DATA SHOWN ::
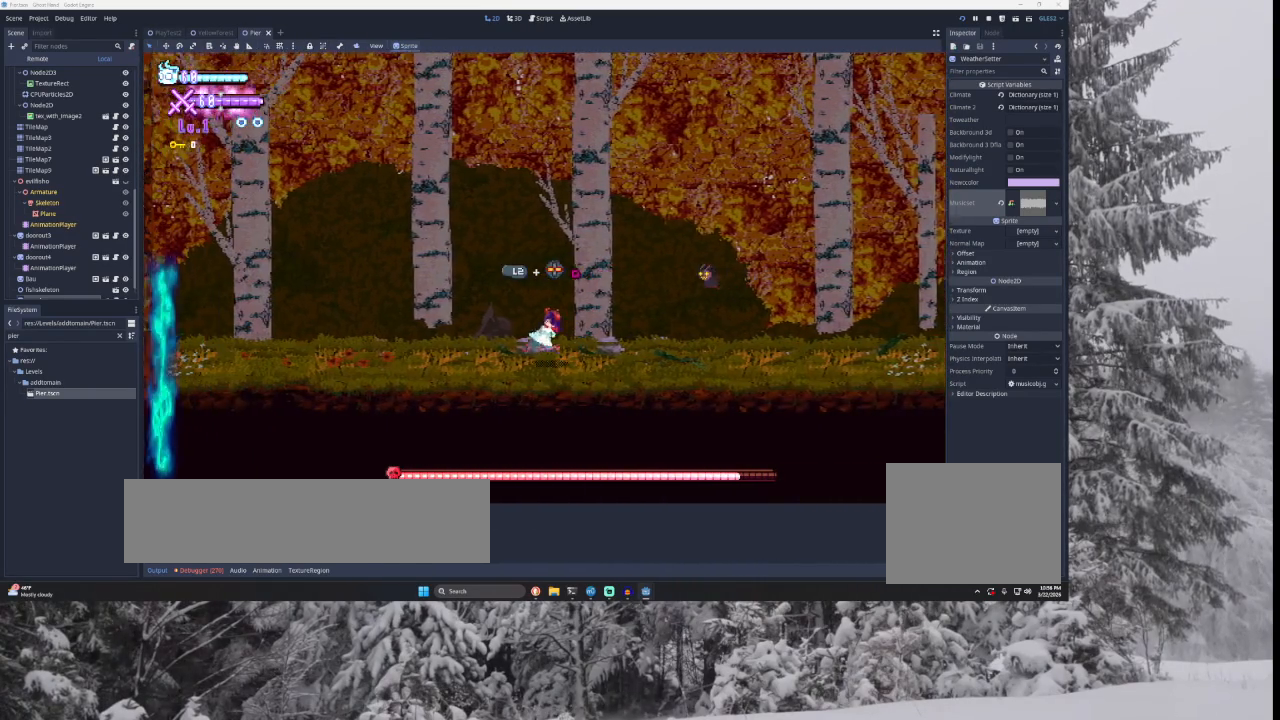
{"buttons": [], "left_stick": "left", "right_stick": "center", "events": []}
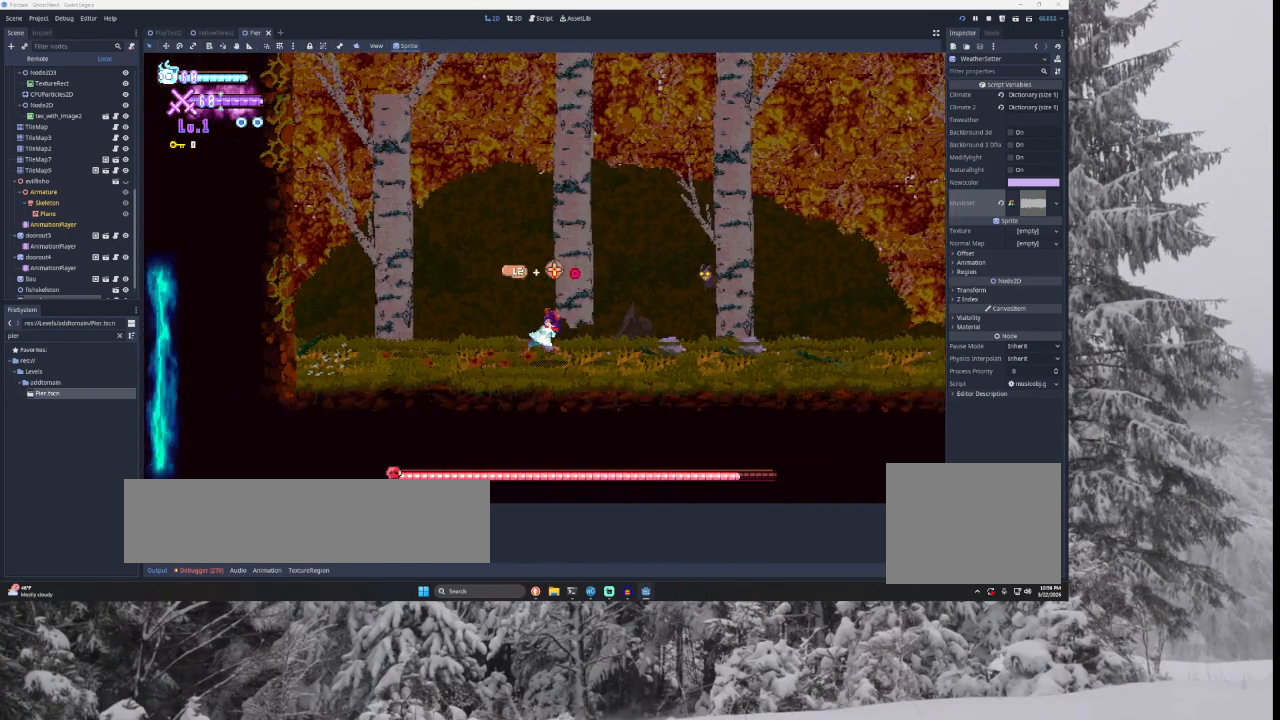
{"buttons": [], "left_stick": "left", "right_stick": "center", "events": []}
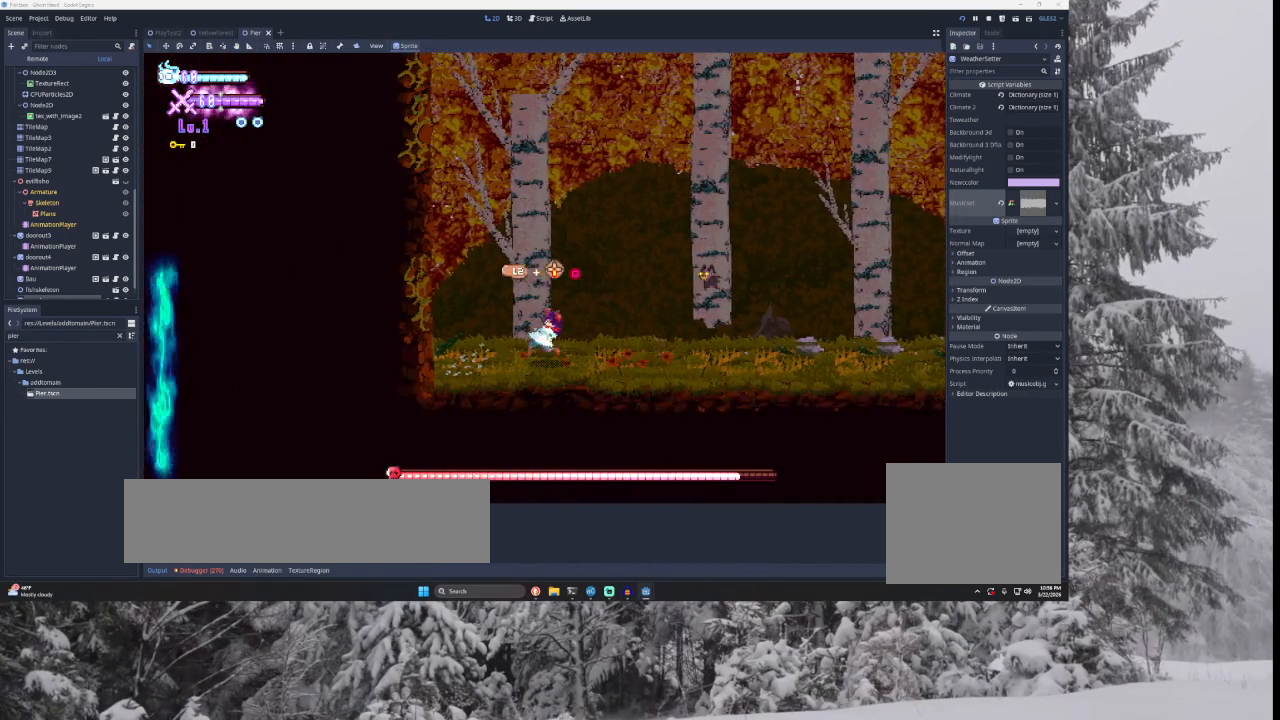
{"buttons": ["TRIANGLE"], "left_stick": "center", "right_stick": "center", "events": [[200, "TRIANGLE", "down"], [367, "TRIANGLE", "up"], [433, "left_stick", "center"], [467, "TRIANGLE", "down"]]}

TASK REQUIREMENTS ::
Nothing but the pictures is to be left out; the rest of the listing should be copied exactly.

REPLY TO THE TASK ::
{"buttons": [], "left_stick": "left", "right_stick": "center", "events": []}
{"buttons": [], "left_stick": "left", "right_stick": "center", "events": []}
{"buttons": ["TRIANGLE"], "left_stick": "center", "right_stick": "center", "events": [[200, "TRIANGLE", "down"], [367, "TRIANGLE", "up"], [433, "left_stick", "center"], [467, "TRIANGLE", "down"]]}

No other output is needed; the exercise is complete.